The Bonds of Catastrope - grandsham
http://www.cabinetmagazine.org/issues/57/burnett.php
======
SkewnessLover
I worked in the cat industry for a few years and I take huge issue with the
author's conclusion.

"Indeed, some specific corporate entities are large enough in themselves to be
meaningful drivers of such changes. Upon which those same entities are now in
a position, potentially, to capitalize, by means of well-placed cat bond bets.
Which, looked at this way, amount to bets on a game in which they are actual
players. "

Let's look at how someone could make money off of a parametrically-triggered
cat bond: 1.) The "profit" is taking out a loan and not being required to
repay it. 2.) The event occurs within the timeframe of the bond (3 years max,
the Artemis site may reveal some longer terms but in my experience most are
relatively short). 3.) The bond issuer has no offsetting exposures (i.e. an
insurance company that does NOT write earthquake insurance issuing an
earthquake bond).

While all of these are theoretically possible, the mechanics of the cat bond
market make all 3 occurring at once highly unlikely and probably a terrible
investment.
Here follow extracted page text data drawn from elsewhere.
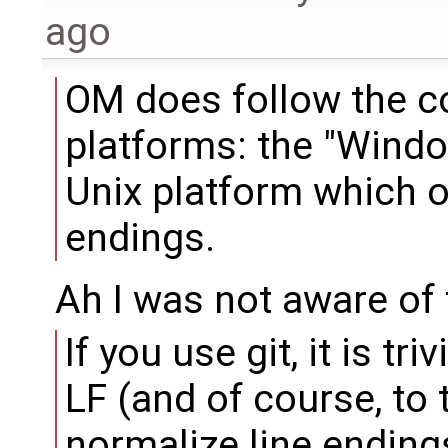
ago
OM does follow the co
platforms: the "Windo
Unix platform which o
endings.
Ah I was not aware of 
If you use git, it is tri
LF (and of course, to t
normalize line endings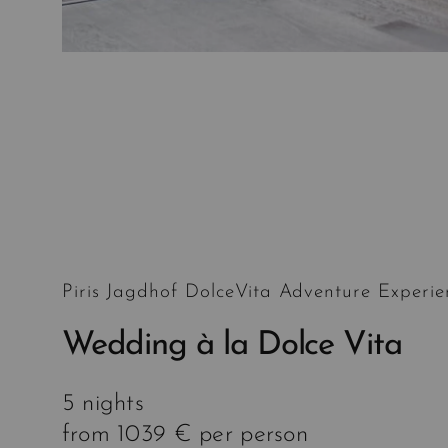
Piris Jagdhof DolceVita Adventure Experie
Wedding à la Dolce Vita
5 nights
from 1039 € per person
The bankers selling the bond would have a difficult time finding
buyers for a non-insurance entity. The cat bond being triggered would
immediately focus a lot of attention on the issuer, leading to some pretty
terrible PR. The list goes on.

Simply put, it is a huge unleveraged bet on something the issuer MAY have some
control over. If an issuer wanted to adversely affect a number of innocent
people for financial gain, there are a lot more profitable ways to do it via
lobbying or other means.

Cat bonds are very interesting and complex instruments and the dominance of a
few catastrophe models is an issue, especially when they are wrong (the
Tuscaloosa and Joplin events led to many investors in a few bonds losing their
principal because the probability of these tail events was grossly
underestimated).

This sounds more like an academic looking for another way to demonize a
socially beneficial area of finance.